MÃO SUJA

Imagino que eu era uma pessoa mais ou menos teimosa quando criança. Tinha por certo uma personalidade marcante.

O teimoso normalmente se recusa a aceitar as evidências, e comigo acabou acontecendo isso uma vez.

Meu pai um dia contou um caso interessante que aconteceu comigo, e eu me lembro ainda da cena.

Deus por certo quando começou a pintar o planeta errou na dose de tinta ao colorir a terra na região de Arapongas. É de um marrom sangue de boi amanhecido. É tão grudento, mas tão grudento que acho ser pior que o capeta tentando o vivente pecador.

A terra daquela região deve ter alguma substância ácida, pois quando criança, nossos pés, pelos folguedos descalços, viviam encardidos com sulcos doloridos quase sangrando.

Minha mãe sempre dizia:

- Não brinquem descalço nesta terra!

Criança obedece?

Só quando dorme.

Muitas vezes minha mãe ficava endoidecida com minha desobediência, e rolava então umas chineladas doidas na bunda. As chineladas tinha a função de avivar assim o cérebro, lá na parte das lembranças, das coisas que podia e das que não se podia fazer.

Era sintomático, depois das chineladas amorosas recebidas, lá ia eu fazer exatamente o que minha mãe não gostava ou que tinha proibido. Fazia por birra ou por vingança, nem sei. Ironicamente eu a provocava chafurdando na terra que Deus errou na receita da cor. Enxovalhava-se todo em represália ao castigo recebido dela.

Minha mãe não se dava por vencida.

Mais chineladas na bunda, e aí eu me rendia num choramingar ranhoso, grudado nas pernas dela.

A arma da criança é saber precisamente o que os pais não gostam, para usar exatamente isso como forma de contestação, ou para simplesmente conquistar alguma coisa.

E eu continuei por muito tempo tentando conquistar isto ou aquilo, sujando meus pés e minhas mãos naquela grudenta terra vermelha.

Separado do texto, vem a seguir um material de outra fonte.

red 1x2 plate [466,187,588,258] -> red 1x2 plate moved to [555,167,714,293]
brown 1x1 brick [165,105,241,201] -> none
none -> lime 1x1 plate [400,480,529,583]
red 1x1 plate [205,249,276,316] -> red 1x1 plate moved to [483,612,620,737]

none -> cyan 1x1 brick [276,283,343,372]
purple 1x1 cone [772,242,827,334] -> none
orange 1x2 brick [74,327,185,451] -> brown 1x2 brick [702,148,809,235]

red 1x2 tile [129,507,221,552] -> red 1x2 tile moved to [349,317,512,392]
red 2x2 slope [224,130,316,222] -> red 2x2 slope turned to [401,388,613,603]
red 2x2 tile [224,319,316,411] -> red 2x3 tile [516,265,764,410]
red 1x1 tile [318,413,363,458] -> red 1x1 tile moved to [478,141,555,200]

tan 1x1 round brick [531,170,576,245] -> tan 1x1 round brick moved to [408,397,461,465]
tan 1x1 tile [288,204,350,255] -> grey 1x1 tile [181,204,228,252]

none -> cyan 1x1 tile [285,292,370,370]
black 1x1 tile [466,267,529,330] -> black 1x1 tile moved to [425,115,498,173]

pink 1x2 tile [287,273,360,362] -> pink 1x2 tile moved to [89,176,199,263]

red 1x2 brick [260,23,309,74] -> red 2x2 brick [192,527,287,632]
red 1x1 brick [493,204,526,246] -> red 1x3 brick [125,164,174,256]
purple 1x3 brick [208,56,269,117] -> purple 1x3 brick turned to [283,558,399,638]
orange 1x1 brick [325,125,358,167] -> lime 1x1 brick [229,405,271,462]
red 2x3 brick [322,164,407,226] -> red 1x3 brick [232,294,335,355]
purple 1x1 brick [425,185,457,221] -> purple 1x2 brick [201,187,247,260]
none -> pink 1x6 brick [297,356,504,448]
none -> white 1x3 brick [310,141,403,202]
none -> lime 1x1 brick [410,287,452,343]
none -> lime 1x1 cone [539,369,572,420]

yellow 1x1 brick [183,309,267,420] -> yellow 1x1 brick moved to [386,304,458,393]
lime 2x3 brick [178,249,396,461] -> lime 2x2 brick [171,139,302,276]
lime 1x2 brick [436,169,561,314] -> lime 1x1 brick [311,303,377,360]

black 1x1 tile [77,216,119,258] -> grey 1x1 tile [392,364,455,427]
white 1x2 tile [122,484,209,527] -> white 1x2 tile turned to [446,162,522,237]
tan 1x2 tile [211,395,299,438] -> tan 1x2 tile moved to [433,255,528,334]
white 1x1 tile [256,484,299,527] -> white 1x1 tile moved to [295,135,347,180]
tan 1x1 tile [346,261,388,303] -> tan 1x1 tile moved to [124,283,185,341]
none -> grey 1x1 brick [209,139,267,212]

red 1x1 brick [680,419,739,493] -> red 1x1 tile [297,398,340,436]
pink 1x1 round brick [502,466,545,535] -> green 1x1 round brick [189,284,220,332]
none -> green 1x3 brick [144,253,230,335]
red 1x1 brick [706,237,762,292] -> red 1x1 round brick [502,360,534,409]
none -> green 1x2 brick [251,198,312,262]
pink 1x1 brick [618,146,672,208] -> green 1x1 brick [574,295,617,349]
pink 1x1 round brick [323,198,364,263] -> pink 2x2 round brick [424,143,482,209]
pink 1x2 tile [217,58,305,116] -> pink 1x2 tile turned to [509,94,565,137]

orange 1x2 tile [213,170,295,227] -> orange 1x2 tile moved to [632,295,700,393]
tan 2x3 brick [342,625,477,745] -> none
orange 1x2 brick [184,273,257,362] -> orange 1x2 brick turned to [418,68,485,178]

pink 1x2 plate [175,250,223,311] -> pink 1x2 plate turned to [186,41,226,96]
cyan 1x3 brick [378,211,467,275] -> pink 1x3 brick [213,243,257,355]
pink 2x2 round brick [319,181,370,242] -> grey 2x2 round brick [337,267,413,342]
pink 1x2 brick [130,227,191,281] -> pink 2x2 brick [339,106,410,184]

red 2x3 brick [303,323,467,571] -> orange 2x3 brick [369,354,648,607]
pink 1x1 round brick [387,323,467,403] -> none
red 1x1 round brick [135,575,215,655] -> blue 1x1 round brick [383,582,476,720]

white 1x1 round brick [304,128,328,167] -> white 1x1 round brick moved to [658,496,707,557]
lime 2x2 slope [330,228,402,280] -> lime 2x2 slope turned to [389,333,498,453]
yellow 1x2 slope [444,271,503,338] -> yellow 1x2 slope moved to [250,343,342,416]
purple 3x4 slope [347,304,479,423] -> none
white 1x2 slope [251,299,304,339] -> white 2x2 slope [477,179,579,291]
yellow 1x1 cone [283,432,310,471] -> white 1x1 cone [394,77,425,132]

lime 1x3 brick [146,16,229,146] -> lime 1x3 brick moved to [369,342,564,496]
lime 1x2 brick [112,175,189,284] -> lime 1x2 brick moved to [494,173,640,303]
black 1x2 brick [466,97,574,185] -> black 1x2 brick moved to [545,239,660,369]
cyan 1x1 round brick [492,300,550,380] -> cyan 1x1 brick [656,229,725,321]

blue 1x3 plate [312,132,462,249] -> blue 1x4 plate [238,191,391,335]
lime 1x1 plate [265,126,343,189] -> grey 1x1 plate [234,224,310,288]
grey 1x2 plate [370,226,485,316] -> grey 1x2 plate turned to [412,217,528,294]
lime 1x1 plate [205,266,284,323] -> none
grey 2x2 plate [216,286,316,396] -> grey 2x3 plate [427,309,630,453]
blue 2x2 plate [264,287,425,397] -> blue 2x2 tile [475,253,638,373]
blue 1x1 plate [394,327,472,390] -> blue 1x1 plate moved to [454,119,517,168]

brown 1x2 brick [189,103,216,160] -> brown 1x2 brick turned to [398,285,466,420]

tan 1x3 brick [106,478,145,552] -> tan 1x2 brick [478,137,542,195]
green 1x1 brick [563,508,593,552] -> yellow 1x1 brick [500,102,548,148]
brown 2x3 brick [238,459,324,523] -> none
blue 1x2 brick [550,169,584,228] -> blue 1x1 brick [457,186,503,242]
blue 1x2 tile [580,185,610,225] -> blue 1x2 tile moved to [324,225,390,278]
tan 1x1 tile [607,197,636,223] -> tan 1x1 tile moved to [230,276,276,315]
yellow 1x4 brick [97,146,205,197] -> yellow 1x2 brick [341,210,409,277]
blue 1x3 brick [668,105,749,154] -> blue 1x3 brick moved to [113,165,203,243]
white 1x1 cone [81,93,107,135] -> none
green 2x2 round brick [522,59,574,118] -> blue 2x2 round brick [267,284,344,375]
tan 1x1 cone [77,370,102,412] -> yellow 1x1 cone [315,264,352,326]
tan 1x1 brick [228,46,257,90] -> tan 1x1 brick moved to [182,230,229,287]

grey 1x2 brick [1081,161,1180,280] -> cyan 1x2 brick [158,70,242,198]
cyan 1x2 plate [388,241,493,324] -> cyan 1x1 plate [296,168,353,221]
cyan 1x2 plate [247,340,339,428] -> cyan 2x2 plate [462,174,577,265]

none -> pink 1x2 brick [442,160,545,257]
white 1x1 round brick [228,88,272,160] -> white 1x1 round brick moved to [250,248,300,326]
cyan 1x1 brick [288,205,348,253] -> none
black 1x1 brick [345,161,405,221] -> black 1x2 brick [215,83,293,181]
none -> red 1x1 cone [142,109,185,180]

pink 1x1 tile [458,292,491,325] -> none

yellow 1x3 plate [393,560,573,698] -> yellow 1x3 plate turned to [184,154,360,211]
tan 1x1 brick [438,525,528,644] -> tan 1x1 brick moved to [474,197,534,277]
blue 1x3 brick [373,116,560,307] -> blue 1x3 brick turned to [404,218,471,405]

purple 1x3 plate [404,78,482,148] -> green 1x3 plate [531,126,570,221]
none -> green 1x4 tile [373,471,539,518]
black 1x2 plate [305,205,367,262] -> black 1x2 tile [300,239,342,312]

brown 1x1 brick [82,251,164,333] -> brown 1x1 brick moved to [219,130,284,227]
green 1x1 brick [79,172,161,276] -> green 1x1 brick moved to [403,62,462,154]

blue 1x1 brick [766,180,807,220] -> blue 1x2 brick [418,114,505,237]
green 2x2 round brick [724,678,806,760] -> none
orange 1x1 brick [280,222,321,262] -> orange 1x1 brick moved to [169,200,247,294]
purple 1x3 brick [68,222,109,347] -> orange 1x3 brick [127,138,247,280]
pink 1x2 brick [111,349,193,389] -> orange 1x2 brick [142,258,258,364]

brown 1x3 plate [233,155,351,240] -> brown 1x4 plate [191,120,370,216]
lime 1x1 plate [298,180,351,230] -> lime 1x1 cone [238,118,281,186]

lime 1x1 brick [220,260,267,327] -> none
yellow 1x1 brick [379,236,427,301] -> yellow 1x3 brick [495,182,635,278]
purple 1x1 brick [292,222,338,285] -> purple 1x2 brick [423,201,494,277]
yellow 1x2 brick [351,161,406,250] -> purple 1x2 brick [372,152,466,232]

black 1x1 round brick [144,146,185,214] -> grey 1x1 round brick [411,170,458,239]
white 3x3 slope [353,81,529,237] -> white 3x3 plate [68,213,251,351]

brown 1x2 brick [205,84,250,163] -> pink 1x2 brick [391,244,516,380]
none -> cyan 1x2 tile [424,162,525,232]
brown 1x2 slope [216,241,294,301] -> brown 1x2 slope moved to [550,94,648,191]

Certa feita, fomos visitar pessoas ligadas ao nosso sangue, as quais meus pais chamavam de parentes. Elas moravam em São Mateus.

A viagem de vapor de Porto Amazonas a São Mateus durava uma noite. Para mim era quase um século.

Convenhamos que para uma criança tanto tempo presa, ou no camarim ou sendo monitorada no convés, ultrapassa o limite da paciência.

Pouco santo que era, devo ter aprontado poucas e boas nesta viagem, e recebido algum corretivo um pouco menos santificante.

O vapor atracou finalmente no porto.

Eu, preso pelas mãos cuidadosa e atentas de minha mãe, desci lépido pelo trapiche já com o plano infernal arquitetado.

- Agora vou à desforra total! Acredito que, raivoso naquele momento, pensei.

Imediatamente me desgrudei dela, e para mostrar toda minha força, e me vingar me joguei feito um doido naquela terra, esfregando sofregamente minhas mãos nela.

O povo parou por momentos imaginando que fosse a apresentação de alguma performance.

Minha mãe gargalhou, num gargalhar gostoso acompanhado de meu pai.

Como o riso é contagiante o povo riu ruidosamente também, principalmente quando me levantei, e assustado verifiquei que minhas mãos continuavam limpas.

Detestei aquela terra argilenta que não me sujou as mãos; Deus, com certeza, descuidado esqueceu-se de colocar nela a tinta vermelha.